The Mplus output for MLR includes, if I am correct,

Regression coefficient estimates using maximum likelihood estimation
Robust standard errors computed with Huber-White 'sandwich' estimator
Robust chi-square test of model fit using an extension of the Yuan-Bentler T2 test statistic
MLR uses Full Information Maximum Likelihood Estimation to handle missing data
Hypothesis is tested by computing the ratio of the estimate by its standard error ("Est./S.E."), and corresponding p-value. If I am correct, this would be my t-test/z-test?

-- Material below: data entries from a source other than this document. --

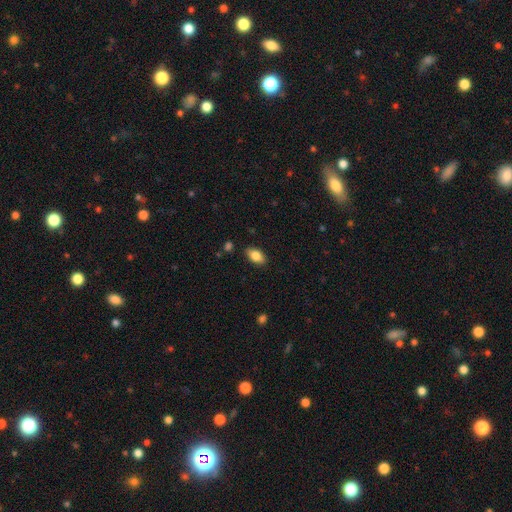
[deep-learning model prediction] Smooth or featured?
  - smooth: 83% *
  - featured or disk: 9%
  - star or artifact: 7%
How rounded?
  - in between: 92% *
  - round: 5%
  - cigar-shaped: 3%
Merging?
  - none: 86% *
  - minor disturbance: 10%
  - major disturbance: 2%
  - merger: 2%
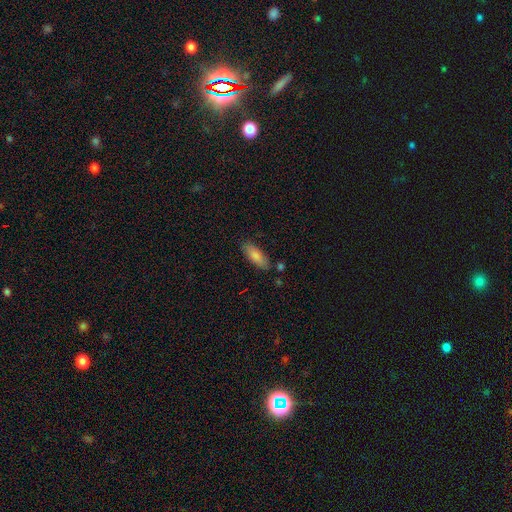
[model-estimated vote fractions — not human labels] Smooth or featured? Predicted: smooth (p=0.83). How rounded? Predicted: in between (p=0.69). Merging? Predicted: none (p=0.79).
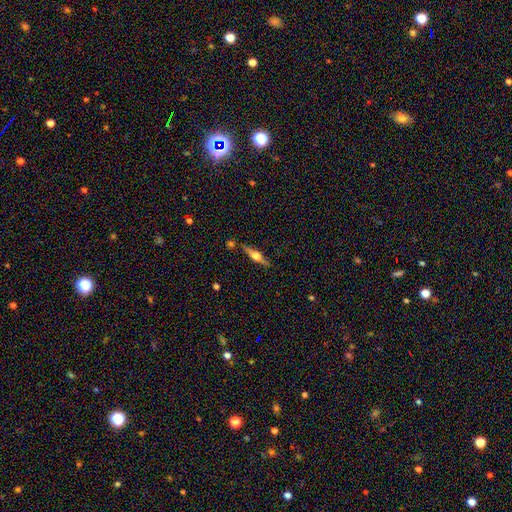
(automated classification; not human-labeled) Smooth or featured? Predicted: featured or disk (p=0.74). Edge-on disk? Predicted: yes (p=0.97). Edge-on bulge? Predicted: rounded (p=0.93). Merging? Predicted: none (p=0.84).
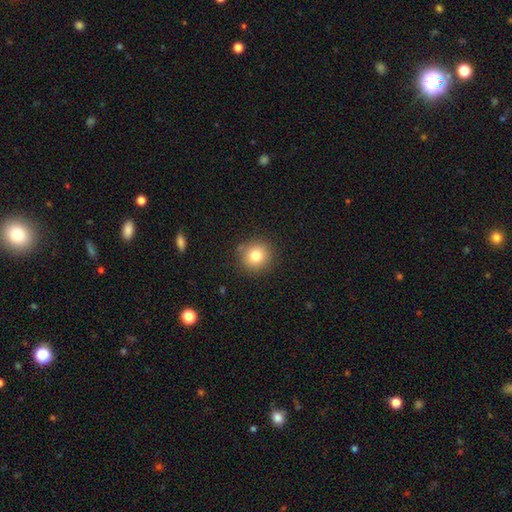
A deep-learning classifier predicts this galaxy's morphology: Smooth or featured? smooth (79%)
How rounded? round (90%)
Merging? none (85%)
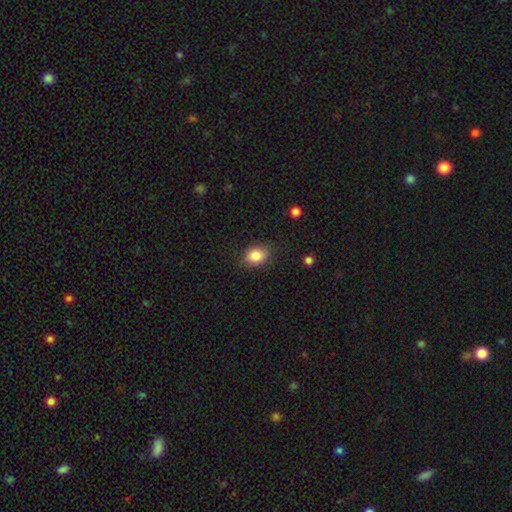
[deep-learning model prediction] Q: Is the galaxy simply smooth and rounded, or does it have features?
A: smooth — 85%.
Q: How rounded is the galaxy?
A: in between — 58%.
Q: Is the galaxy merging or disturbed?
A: none — 80%.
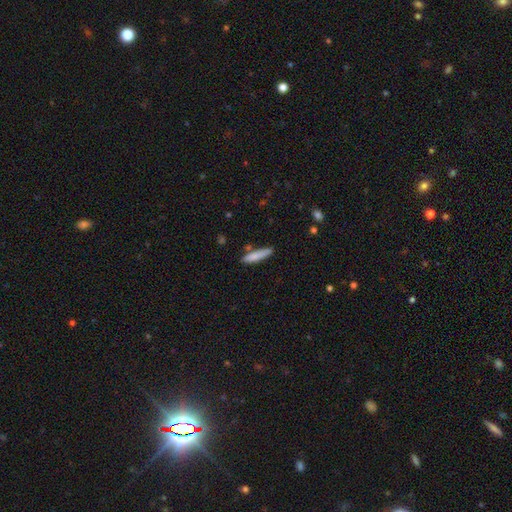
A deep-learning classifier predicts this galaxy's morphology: This appears to be a smooth galaxy with no disk features (80%) that is cigar-shaped (84%). Merging: none (77%).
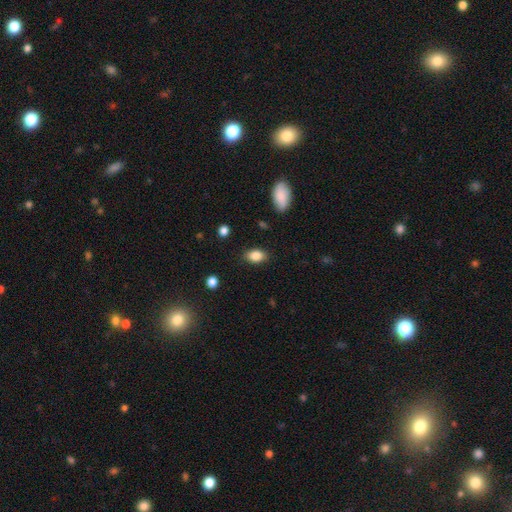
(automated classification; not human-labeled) smooth-or-featured: smooth: 85% | star or artifact: 8% | featured or disk: 7%
  how-rounded: in between: 85% | round: 13% | cigar-shaped: 2%
  merging: none: 84% | minor disturbance: 12% | major disturbance: 3% | merger: 1%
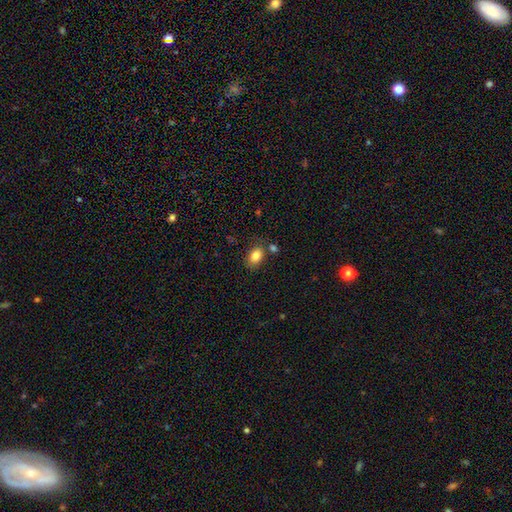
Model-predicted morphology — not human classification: Smooth or featured?
  - smooth: 84% *
  - star or artifact: 9%
  - featured or disk: 8%
How rounded?
  - in between: 81% *
  - round: 18%
  - cigar-shaped: 1%
Merging?
  - none: 73% *
  - minor disturbance: 14%
  - merger: 10%
  - major disturbance: 4%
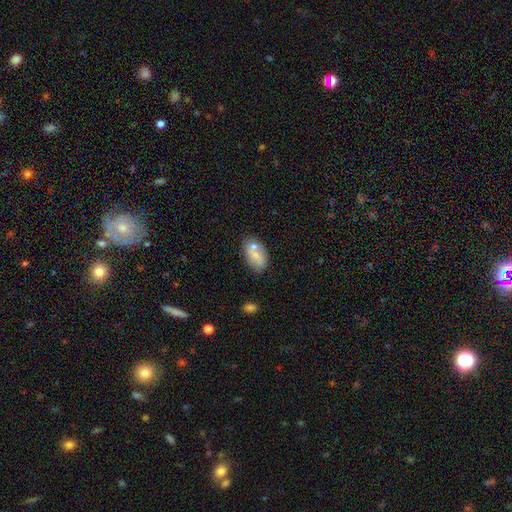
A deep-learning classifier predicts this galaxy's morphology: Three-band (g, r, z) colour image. It shows a smooth galaxy with no disk features (68%) that is in between round and cigar-shaped (90%). Merging: none (57%).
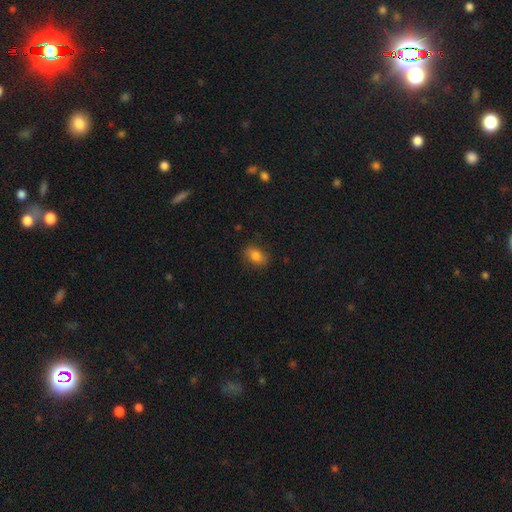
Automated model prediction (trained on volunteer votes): Smooth or featured? smooth (82%)
How rounded? in between (80%)
Merging? none (81%)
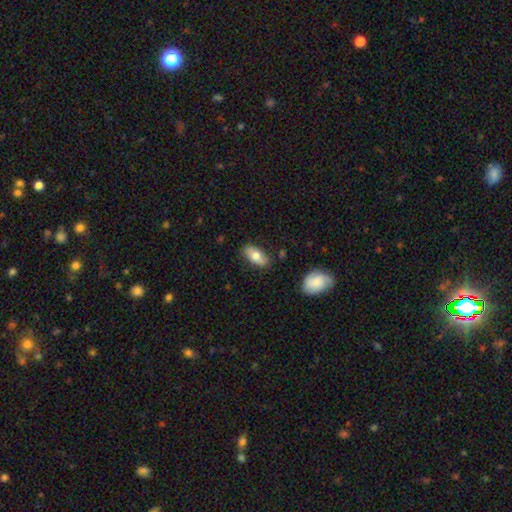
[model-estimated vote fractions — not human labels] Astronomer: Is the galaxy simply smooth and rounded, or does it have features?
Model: smooth — 71%.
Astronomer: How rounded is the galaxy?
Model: in between — 89%.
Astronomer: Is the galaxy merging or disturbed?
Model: none — 82%.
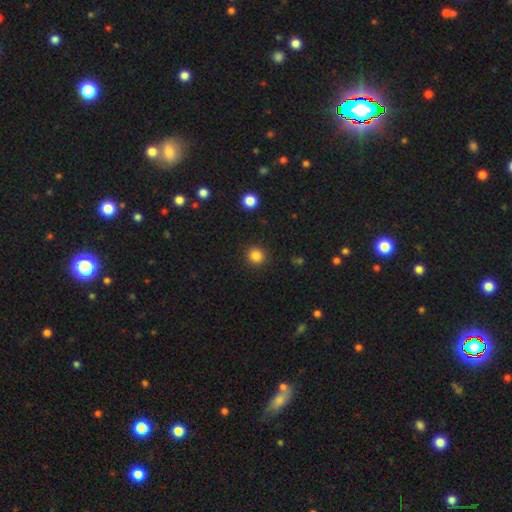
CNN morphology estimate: Smooth or featured?
  - smooth: 85% *
  - star or artifact: 12%
  - featured or disk: 4%
How rounded?
  - round: 91% *
  - in between: 8%
  - cigar-shaped: 1%
Merging?
  - none: 91% *
  - minor disturbance: 6%
  - major disturbance: 2%
  - merger: 1%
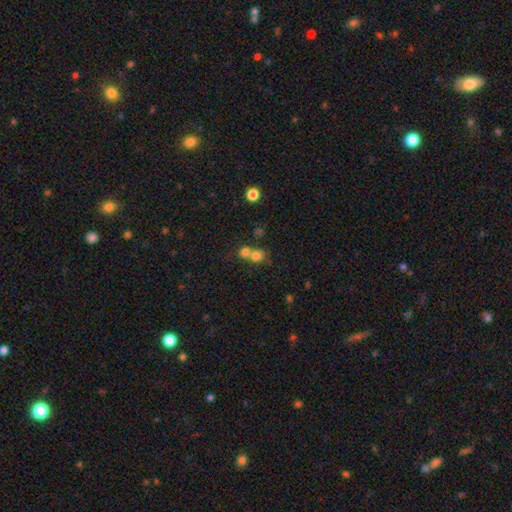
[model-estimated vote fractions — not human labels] A smooth galaxy with no disk features (75%) that is round (77%). Merging: merger (57%).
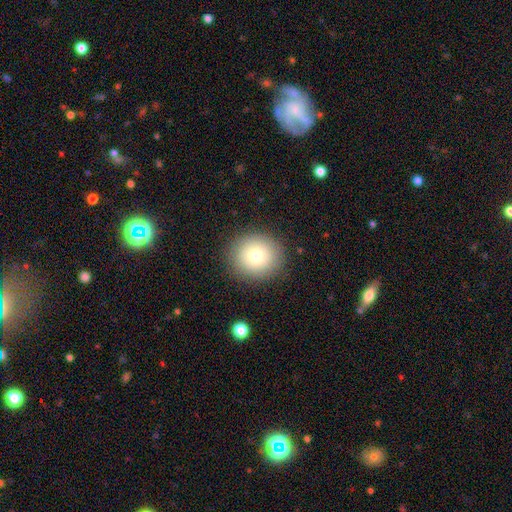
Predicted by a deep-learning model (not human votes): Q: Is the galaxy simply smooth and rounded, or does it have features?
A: smooth — 74%.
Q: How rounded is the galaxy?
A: round — 88%.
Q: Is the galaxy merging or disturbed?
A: none — 88%.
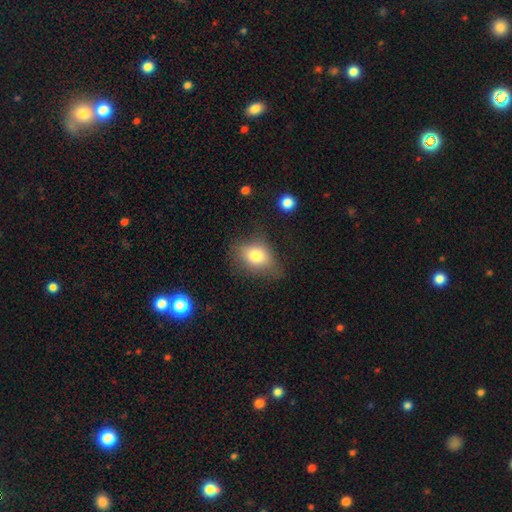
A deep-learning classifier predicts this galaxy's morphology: A smooth galaxy with no disk features (76%) that is in between round and cigar-shaped (65%). Merging: none (56%).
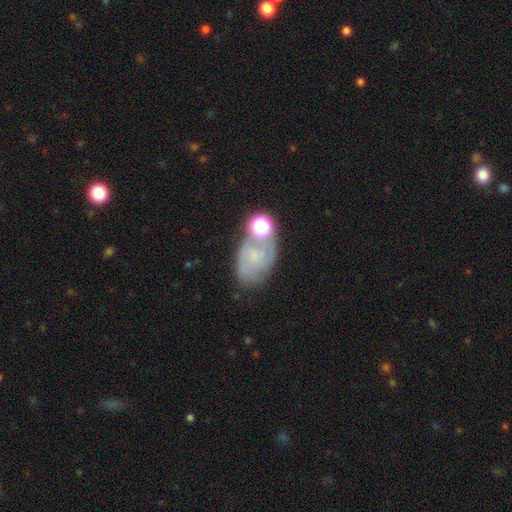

If if this my t-test/z-test, would it be more appropriate to report as a t-test or a z-test (n = 326)?

Does this seem accurate, and is there anything I should probably know from this output?

Also, just to clarify, does this method still count as 'multiple linear regression'? I saw someone commented in the forum saying that it used logistic regression, so now I am doubting I should using this in the first place.

I would appreciate clarification/confirmation on this, please.

Thanks in advance,

JL
 Linda K. Muthen posted on Monday, March 19, 2012 - 1:29 pm
The ratio of the parameter estimate to its standard error is a z-test in large samples.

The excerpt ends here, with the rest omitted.